Cross-validation procedures

In words...

After applying a learning algorithm, one obtains a predictive model that can be used to make predictions. However, in order for this model to be usable one also needs to know how good its predictions are, i.e., one needs to estimate the risk of the model.

We introduced the word estimate in the last sentence above since the risk is not a quantity that can be computed exactly (as it measures the quality of predictions of unknown phenomena). The most simple estimate of the risk is the test error. However, it is applicable only when we have access to a sufficiently large amount of data.

When the number of data is too small, dividing them into two sets results in one (if not both) of the training and test sets that becomes unrepresentative of the true data distribution. In this case, one typically resorts to one of the two cross-validation procedures presented below.

The $K$-fold cross-validation procedure starts by dividing the original training set into $K$ subsets (typically 5, 7 or 10). Then, for each one of these subsets left aside, we apply the learning algorithm to train a model on the other $(K-1)$ subsets and test it on the subset left aside. After each test, we memorize the corresponding test error and we compute the $K$-fold estimate of the risk at the end of procedure as the average of these test errors.

The Leave-One-Out (LOO) cross-validation procedure simply corresponds to the limit case of the $K$-fold method when the number of subsets, $K$, coincides with the number of data. The LOO procedure can be more accurate than the $K$-fold one, but implies much more computations. However, in cases where the number of data is very small, the $K$-fold method can fail due to training subsets of insufficient size.

In pictures...

The leave-one-out method at work

Here, we illustrate the leave-one-out procedure on a classification problem where the number of data (30) is too small for other methods.

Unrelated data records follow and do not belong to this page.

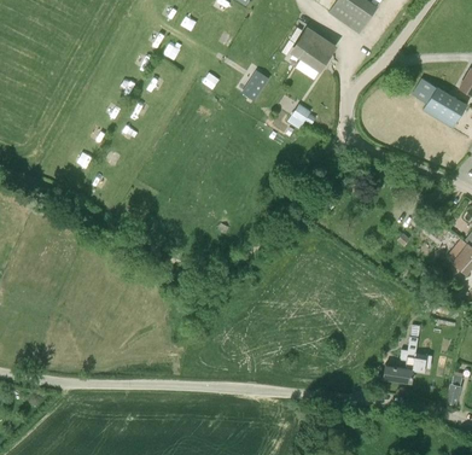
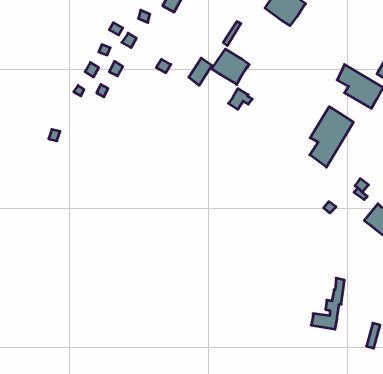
building: [291,29,334,70] -> [212,49,249,85]
building: none -> [310,107,353,167]

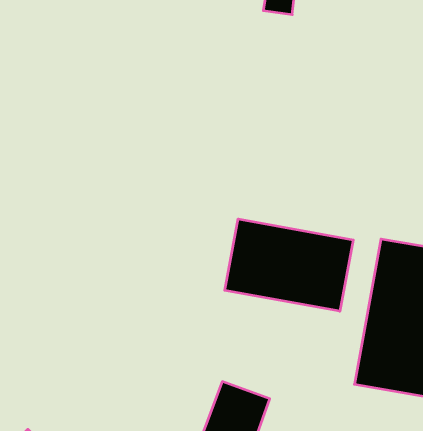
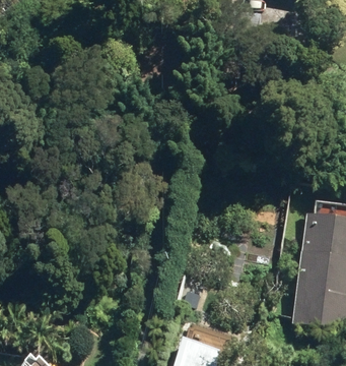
building: [225,219,353,311] -> none

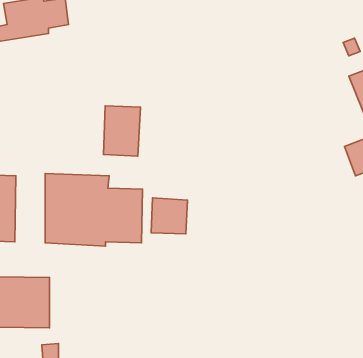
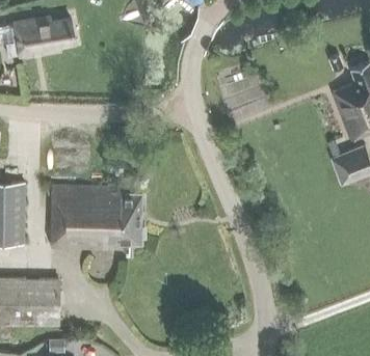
building: [104,106,140,156] -> none
building: [151,198,187,234] -> none

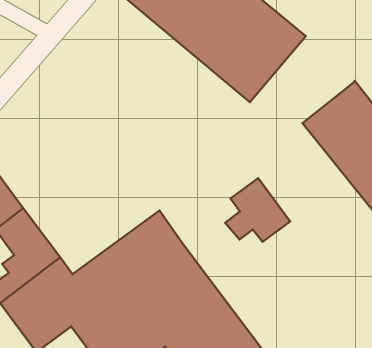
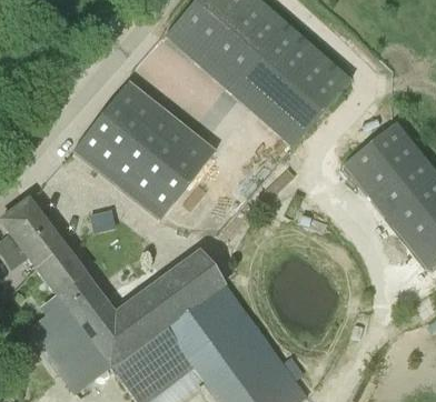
building: none -> [73,78,215,214]
building: [225,178,290,242] -> none

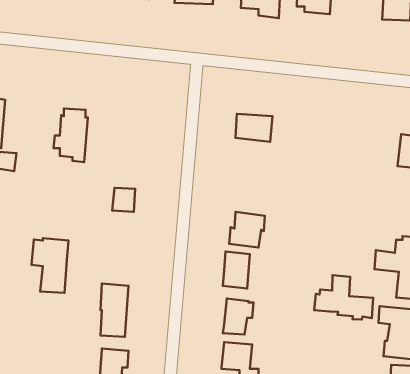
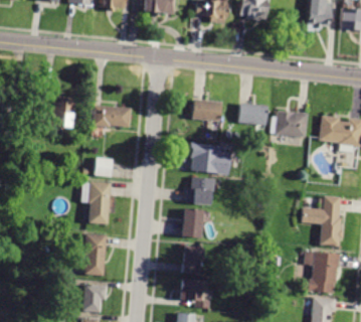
building: none -> [238,103,266,125]
building: none -> [93,105,132,127]
building: none -> [270,110,308,137]
building: none -> [184,142,227,173]
building: [31,238,68,293] -> [82,180,112,223]
building: [314,275,373,320] -> none

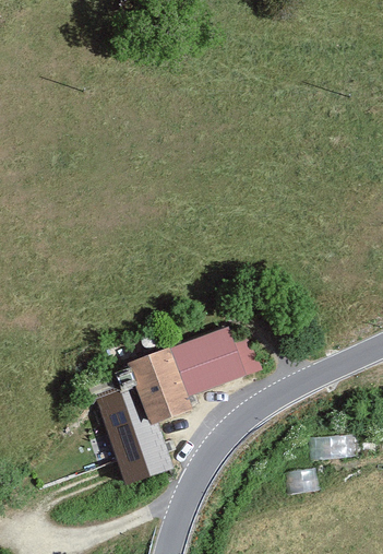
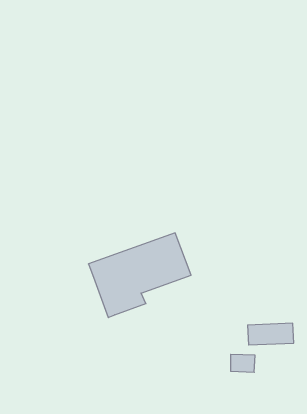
building: [93,382,173,484] -> none

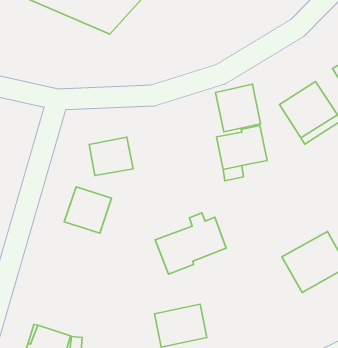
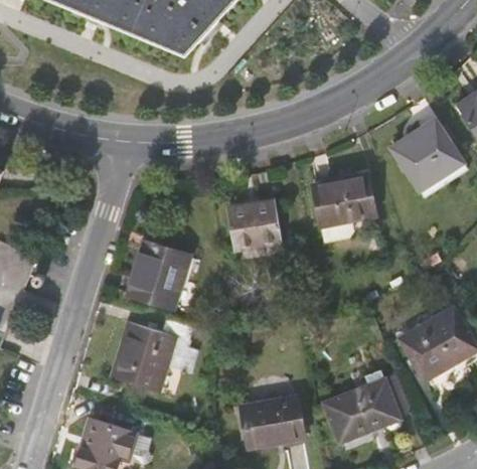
building: [216,84,261,132] -> none
building: [89,137,133,175] -> [228,199,283,247]
building: [155,213,226,274] -> [322,366,410,442]
building: none -> [112,318,192,393]

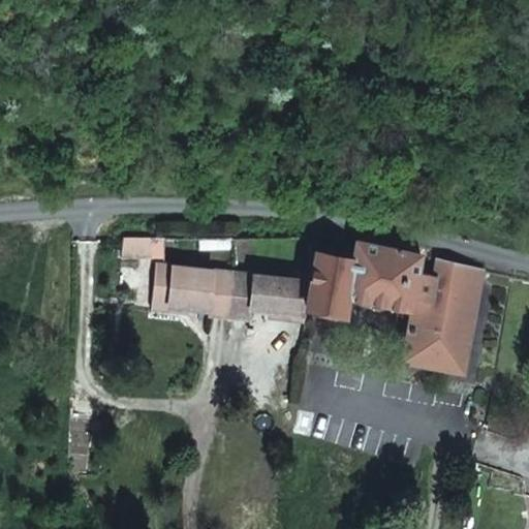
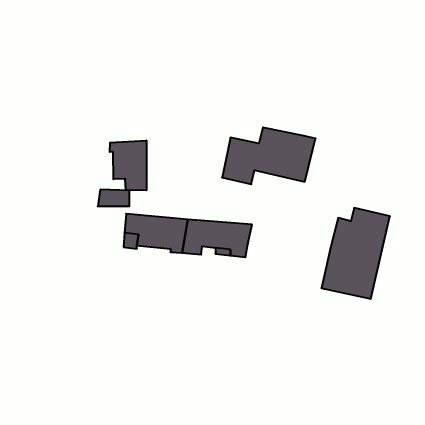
building: none -> [110,140,146,190]
building: [309,242,425,312] -> [222,127,316,184]

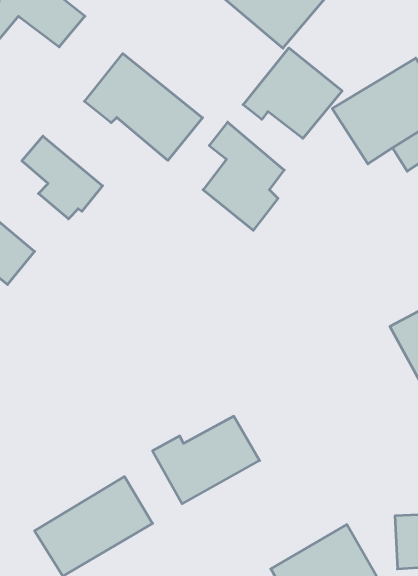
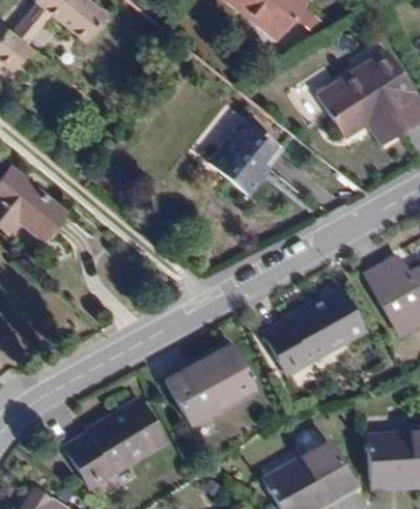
building: [243,48,342,138] -> none
building: [84,54,203,160] -> none
building: [22,136,103,219] -> none
building: none -> [264,291,364,374]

The $K$-fold method at work

Now, we illustrate the $K$-fold method on a regression problem with $K=5$.


In maths...

The $K$-fold method

To estimate the risk of the model returned by a learning algorithm $\mathcal{A}$ on a given a data set $D = \{(\g x_i, y_i)\}_{i=1}^N$, the $K$-fold method starts by partitioning the data set into $K$ subsets $S_1,\dots,S_K$ of the same size (approximately, if $N$ is not a multiple of $K$). Then, for each subset $S_j$, it applies the learning algorithm $\mathcal{A}$ to the training set made of all but this subset:

$$ f_j = \mathcal{A}(D \setminus S_j ) ,\quad j=1,\dots,K, $$

and test the resulting model against $S_j$ to compute $$ R_j = \frac{1}{|S_j|} \sum_{(\g x_i, y_i) \in S_j} \ell ( y_i, f_j(\g x_i) ) . $$ Then, the $K$-fold cross validation estimate of the risk is the average error over the $K$ subsets: $$ R_{K-fold}(f) = \frac{1}{K} \sum_{j=1}^K R_j . $$

The Leave-One-Out (LOO) method

The LOO method can be seen as the limit case of $K$-fold corresponding to $K=N$, i.e., when each subset contains a single data instance. Thus, the LOO estimate of the risk of $f = \mathcal{A}( D)$ can be compactly expressed as $$ R_{LOO}(f) = \frac{1}{N} \sum_{i=1}^N \ell \left( y_i, \mathcal{A}( D \setminus \{(\g x_i, y_i)\} ) ( \g x_i ) \right) . $$